At school, the boys will have to find their place in the social pecking order with their wits and their fists. Suzuran High has been notorious as a lawless powder keg torn apart by factions and the random recluse. No single force has ever dominated Suzuran and on this first day of classes the ruling class (the seniors) would like to flesh out those new classmates who may someday be a threat to the power balance. An annual tradition at Suzuran High, the freshman battle simply initiates the new class into the yanki dominated social caste at this school. Known as a "super-yanki" school Suzuran fighting and strength is crucial to creating an individual persona on campus. Odds are in favor of a pair Hana's new brothers. They each bring reps as big boys from their respective middle schools. Obviously just heresay and word of mouth can not dominate people, but that will not stop most of the freshman class from bailing for fear of their health. And out of the four "brothers" in this high school only one will end up stepping forward as a future candidate for "boss of Suzuran High." To his brothers only Hana is qualified to win this impromptu event, but Hana already knew before arriving on campus that he would be in line for the job. Hana's only concern will be not underestimating his opposition, for the big city is full of surprises.

Like in an old western movie, a new face in town casually arrives knowing little about the history or social structure of the place. He immediately makes an impression amongst some of the populace and eventually settles in with what at first glance would appear to be the wrong crowd. Hana might appear to be from the same cloth, but he has come to this place to make a name for himself and resorting to wrongdoing, as easy as it could be, is not his intention. He wants to be his own man, known for his strength and persona. Preying on the weak or being cruel will not help him at all in the long run, so he takes on all comers when the time arrives. Hana is not unique in the fact that he is a young tough yanki, Takahashi makes sure to let his readers know this by having a very competitive freshman battle, but it is Hana's background that makes him different. While it has not been fleshed out too much, we know he comes from out of the city. In Japan, outside of a city is usually considered the country. Cities sprawl so much, suburbs are swallowed up. Step out of these dense cities and it's basically agriculture and nature out there. Normally not being from the city would be a weakness, but Hana uses it to his advantage. And best of all his personality is very loose, almost made for a young thug. He appreciates his battles; he is confident in his abilities and best of all he respects others for who they are. That last quality is usually found in the best yanki manga characters, and it looks like Takahashi wants to make sure Hana is memorable for it.

Worst comes from a genre that is well received in Japan but has not made much of an impact in other markets yet.
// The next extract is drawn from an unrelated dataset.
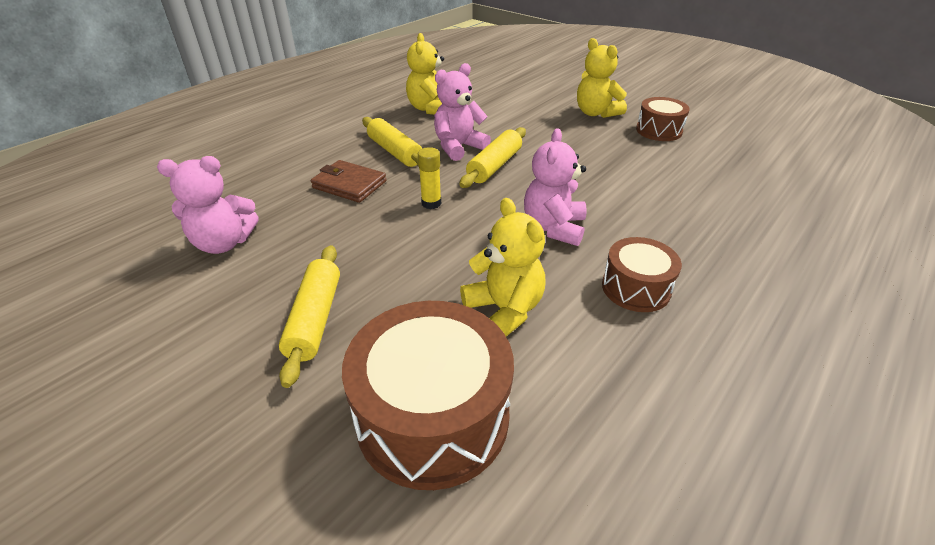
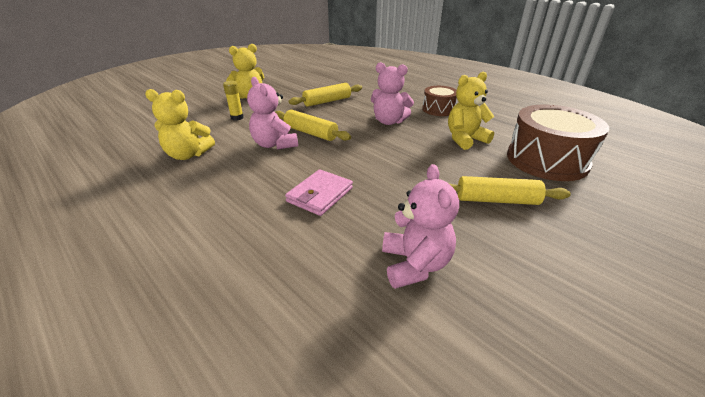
camera: 85 degrees left, 5 degrees down
(349, 184) = (320, 195): brown wallet -> pink wallet
(395, 152) = (268, 173): yellow rolling pin -> yellow rolling pin (327, 101)
(431, 203) = (357, 157): yellow glue stick -> yellow glue stick (237, 117)
(658, 130) = (286, 85): brown drum -> none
Most shonen manga that is brought over has teens and violence but while other genres can cover these aspects under fantasy, sci-fi or sports, a yanki manga celebrates how unique average young people are. They do not need to be a seiyan to fight to survive. They do not need to be from another planet to have mohawks and crazy threads. They do not have to fight ghosts or demons to make a name for themselves. Hana Tsukishima, like Onizuka Eikichi (GTO), relies on his wits, personality and his physical talent to be the best in his "real world." Takahashi makes sure to set up his setting to be like major town out there - big, loud and hard. His cast reflects this and they entertain by making an effort to be strong enough, hard enough and loud enough to be remembered. If Worst continues to be this fun, it will be remembered by fans looking for something different in a shonen title.